Bridging Cultures in the South Chicago Artists’ Garden
In 2003, the South Chicago Art Center lost their urban garden lot to development. That year, Angelic Organics Learning Center partnered with the Arts Center to develop a new and larger garden space on four city lots.
This community garden and educational space was also supported through a partnership with Heifer International, an organization that assists communities to produce healthy food for community development all over the world.

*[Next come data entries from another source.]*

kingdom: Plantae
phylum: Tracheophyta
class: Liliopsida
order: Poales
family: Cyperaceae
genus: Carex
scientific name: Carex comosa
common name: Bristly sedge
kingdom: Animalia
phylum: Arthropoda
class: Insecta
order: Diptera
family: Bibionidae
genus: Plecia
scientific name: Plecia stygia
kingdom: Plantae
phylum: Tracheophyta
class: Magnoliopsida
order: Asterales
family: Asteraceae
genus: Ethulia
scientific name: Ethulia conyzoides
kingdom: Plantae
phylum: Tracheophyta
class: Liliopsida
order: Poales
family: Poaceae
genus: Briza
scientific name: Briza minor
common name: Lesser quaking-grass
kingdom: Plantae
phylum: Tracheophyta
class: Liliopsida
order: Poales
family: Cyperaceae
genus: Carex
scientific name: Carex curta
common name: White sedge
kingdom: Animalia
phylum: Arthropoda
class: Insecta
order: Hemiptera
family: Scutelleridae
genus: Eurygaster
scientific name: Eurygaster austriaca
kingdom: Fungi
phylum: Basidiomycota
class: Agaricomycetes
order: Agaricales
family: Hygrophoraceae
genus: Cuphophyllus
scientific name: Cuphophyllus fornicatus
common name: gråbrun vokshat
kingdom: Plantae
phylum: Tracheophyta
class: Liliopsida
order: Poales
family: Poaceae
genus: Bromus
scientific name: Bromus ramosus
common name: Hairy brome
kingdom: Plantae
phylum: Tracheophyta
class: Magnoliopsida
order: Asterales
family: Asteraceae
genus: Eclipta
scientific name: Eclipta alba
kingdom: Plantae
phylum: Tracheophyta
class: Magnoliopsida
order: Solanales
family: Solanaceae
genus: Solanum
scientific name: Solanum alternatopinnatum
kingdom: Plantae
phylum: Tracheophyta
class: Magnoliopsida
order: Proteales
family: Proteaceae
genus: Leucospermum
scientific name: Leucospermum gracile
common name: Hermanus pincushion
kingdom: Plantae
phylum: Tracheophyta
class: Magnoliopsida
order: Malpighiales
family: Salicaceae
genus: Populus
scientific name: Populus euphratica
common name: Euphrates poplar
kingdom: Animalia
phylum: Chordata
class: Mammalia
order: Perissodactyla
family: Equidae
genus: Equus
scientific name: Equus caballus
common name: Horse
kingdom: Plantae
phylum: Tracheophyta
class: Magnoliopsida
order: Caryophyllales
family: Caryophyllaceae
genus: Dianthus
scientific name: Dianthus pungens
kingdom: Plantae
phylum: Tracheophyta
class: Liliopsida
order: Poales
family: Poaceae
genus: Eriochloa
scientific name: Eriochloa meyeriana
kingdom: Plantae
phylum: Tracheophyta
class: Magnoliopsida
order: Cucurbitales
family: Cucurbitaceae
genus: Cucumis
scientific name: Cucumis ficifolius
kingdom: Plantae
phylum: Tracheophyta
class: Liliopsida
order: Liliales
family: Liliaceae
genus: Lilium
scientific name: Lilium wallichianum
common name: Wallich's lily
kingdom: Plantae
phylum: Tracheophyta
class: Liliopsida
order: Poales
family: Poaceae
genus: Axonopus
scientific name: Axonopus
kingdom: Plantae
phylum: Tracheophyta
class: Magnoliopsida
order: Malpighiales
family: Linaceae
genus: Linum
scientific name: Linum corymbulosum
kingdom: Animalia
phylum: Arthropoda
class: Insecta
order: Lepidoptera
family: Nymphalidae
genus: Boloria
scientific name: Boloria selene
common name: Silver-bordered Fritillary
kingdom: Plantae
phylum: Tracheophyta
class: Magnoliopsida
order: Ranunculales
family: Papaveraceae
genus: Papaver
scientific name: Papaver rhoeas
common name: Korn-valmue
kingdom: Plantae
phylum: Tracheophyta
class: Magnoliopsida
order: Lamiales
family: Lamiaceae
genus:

Over the past several seasons, adults and youth in South Chicago have received training from Learning Center staff and transformed vacant land once littered with broken glass and dominated by gang activity into a lush garden and a safe place for community gathering. In 2006 and 2007, the Artist's Garden in South Chicago received recognition awards from the Mayor's office. These achievements have made the Artists’ Garden a positive example for other communities, in Chicago and nationwide.
On June 19, 2007, a mild and sunny summer morning, the South Chicago Artists’ Garden hosted Heifer International project leaders from all over the world who were touring Chicago’s urban agriculture sites. The visitors spread out across the garden to see what was growing and learn about cultivating city soil. Angelic Organics Learning Center staff answered questions about the garden and growing systems, along with Art Center staff, and neighbors whose families cultivate plots in the garden. Most of these families speak primarily Spanish and don’t participate comfortably in English-language presentations, but they gradually formed clusters of conversation with the guests from Spain and Bolivia, and even the Portuguese speaker from Brazil, curious to know about the garden and its wider effects on the community around it.
After wandering the pathways and talking among the plants, the whole group gathered in the shade around the mosaic tiled boulders created by youth in the Art Center’s after school program. Staff from the Learning Center’s Urban Initiative in Chicago described our model for partnering with community groups, congregations, and schools – helping them to explore, plan, and implement their own projects and build healthy local food systems. Heifer International wants us to help them develop and apply this model in their urban agriculture projects throughout the US and beyond. Learning Center staff member James Howell described the gardening programs he leads in Rockford, Illinois, offering low-income youth in public housing and community centers positive ways to impact their neighborhood and family quality of life.
Pausing to answer questions, Learning Center staffer Rasha Abdulhadi noted the arrival of some elementary schoolers who are among her cadre of young gardeners from the Art Center. “What do you want to tell our guests about the garden?” she asked them. They looked dubious, and shy. What could these strange adults want to know about our garden? “They came from many different places to visit your garden in Chicago – do you want to hear where they’re from?” Sure, tell us, they nodded.
As we heard the country names roll forth from the assembled guests, our staff were as amazed as the kids: Israel, Nepal, Taiwan, Kenya, Ghana, Bolivia, Honduras, Spain, Netherlands, Brazil, Venezuela, Sri Lanka and many parts of the US, as well. All of us were there together to recognize the efforts and achievements of young people and adults, themselves from distinct backgrounds, trying to provide better lives for themselves and their neighbors. Many hands work that soil – and compost, and woodchips – under our feet, and are linked by their activity with others around the world in sustaining the fundamentals of food, land, and community. That larger movement was clear to all of us as we gazed around the circle of faces.
Someday, children from the impoverished and embattled neighborhood around the South Chicago Artists’ Garden may have the opportunity to travel the globe and gain perspective from other places and their people. Until then, partnership with the Learning Center offers rich cultural exchanges, chances for great learning, and a sense of that essential “big picture” close to home.